Kristina Schröder will nicht mehr Familienministerin sein. Um mehr Zeit für ihre Tochter zu gewinnen, so ihre Begründung, begnügt sich die Christdemokratin künftig mit weniger Arbeit als hessische Bundestagsabgeordnete. Die Regierung verliert damit eine ihrer einflußreichsten Propagandistinnen kürzerer Arbeitszeiten.
»Bündnis für die Familie«, »Zeitbrücken zwischen Beruf und Familie«, »familienfreundliche Betriebe«, »familiengerechte flexible Arbeitszeiten« – mit diesen Parolen ist die scheidende Ministerin durch die Republik getourt. Bewaffnet mit professioneller Öffentlichkeitsarbeit, Arm in Arm mit den Unternehmerverbänden hat sie dabei vor allem für eine Forderung geworben: Teilzeit statt Vollzeit!
Während Schwarz-Gelb und Arbeitgeber seit Jahren knallhart das Feld bereiten für Lohnsenkungen durch Verlängerung der Wochenerwerbszeiten, setzt Schröder mit stahlblauem Lächeln die Kehrseite dieses Programms in Szene. »Familienfreundlich« – mit diesem Schlachtruf trommelt sie für flexible und individuell verkürzte Erwerbsarbeitszeiten – voller Lohn- und Rentenverlust für die Betroffenen inklusive.

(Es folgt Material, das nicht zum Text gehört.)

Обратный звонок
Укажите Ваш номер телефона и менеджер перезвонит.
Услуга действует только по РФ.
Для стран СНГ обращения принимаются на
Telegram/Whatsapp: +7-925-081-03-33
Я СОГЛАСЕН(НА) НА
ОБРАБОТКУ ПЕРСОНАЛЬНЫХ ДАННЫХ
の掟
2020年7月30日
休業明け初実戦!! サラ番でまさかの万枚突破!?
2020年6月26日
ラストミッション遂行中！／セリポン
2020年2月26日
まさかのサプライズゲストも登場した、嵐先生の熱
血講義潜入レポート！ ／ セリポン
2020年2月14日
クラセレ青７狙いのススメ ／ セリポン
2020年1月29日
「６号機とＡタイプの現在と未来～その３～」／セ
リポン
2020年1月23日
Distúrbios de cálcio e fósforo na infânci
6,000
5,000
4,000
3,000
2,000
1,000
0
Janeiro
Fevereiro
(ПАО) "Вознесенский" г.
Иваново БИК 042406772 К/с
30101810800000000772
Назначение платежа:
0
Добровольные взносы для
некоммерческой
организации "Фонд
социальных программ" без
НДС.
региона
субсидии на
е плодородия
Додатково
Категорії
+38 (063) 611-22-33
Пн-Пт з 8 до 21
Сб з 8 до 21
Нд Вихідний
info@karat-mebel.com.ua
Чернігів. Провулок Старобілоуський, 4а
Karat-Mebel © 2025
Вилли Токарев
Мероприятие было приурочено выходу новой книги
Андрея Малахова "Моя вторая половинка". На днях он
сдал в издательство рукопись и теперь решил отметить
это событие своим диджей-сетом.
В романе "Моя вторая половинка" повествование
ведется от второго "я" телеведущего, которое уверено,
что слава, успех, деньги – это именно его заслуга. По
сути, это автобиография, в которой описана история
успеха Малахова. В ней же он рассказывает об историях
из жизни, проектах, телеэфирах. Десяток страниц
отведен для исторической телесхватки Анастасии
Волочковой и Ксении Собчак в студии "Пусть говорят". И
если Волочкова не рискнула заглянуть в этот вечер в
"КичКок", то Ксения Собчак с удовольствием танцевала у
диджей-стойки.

Ohne gesetzgeberische Anstrengungen auf sich nehmen zu müssen (um die rechtlichen Grundlagen prekärer Arbeit hatte sich zuvor Rot-Grün verdient gemacht) feiert Schröder mit ihrer Teilzeit-Kampagne Erfolge. Ein »Jobwunder« konnte die Merkel-Regierung im Wahlkampf vermelden. Dabei sinkt das Arbeitsvolumen in Deutschland kräftig und stetig, weil die Produktivität genauso stetig wächst. So ist denn dieses »Wunder« der Rekordzahl von Erwerbstätigen auch nicht dem Heiligen Geist geschuldet, ursächlich sind die millionenfach entstandenen Jobs mit Kurz-Arbeitszeiten.
In der Statistik liest sich das so: Seit der Jahrtausendwende ist die Zahl der geringfügig Beschäftigten (Mini-JobberInnen) um 770.000 gewachsen und die in herkömmlicher Teilzeit arbeitenden Menschen explodierte gar um 2,360 Millionen. Gleichzeitig ist die Zahl der Vollzeitbeschäftigten dramatisch um 1,44 Millionen geschrumpft, besser gesagt: Sie wurde geschrumpft. Denn die Aufteilung von Vollzeit- in prekäre Teilzeitstellen ist für Unternehmer lukrativ. Sie gestalten den stummen Zwang der Verhältnisse, den Terror der profitgesteuerten Ökonomie, der vielen Menschen – überwiegend Frauen – keine Alternative läßt, als sich in einen Teilzeitbroterwerb zu fügen, obwohl der verbleibende Lohn ihnen häufig weder zum guten Leben noch für eine Rente jenseits von Altersarmut reicht. So würden denn auch zwei Millionen Teilzeiterwerbstätige gern deutlich länger arbeiten, während viele andere, die unter überlangen und immer stressigeren Arbeitstagen stöhnen, lieber kürzer arbeiten würden.
Kurze Vollzeit mit vollem Lohn- und Personalausgleich, so jüngst die Forderung einer bundesweiten Arbeitszeit-Arbeitsgruppe der Gewerkschaft ver.di, wäre die menschenfreundliche und auch ökonomisch gebotene Lösung.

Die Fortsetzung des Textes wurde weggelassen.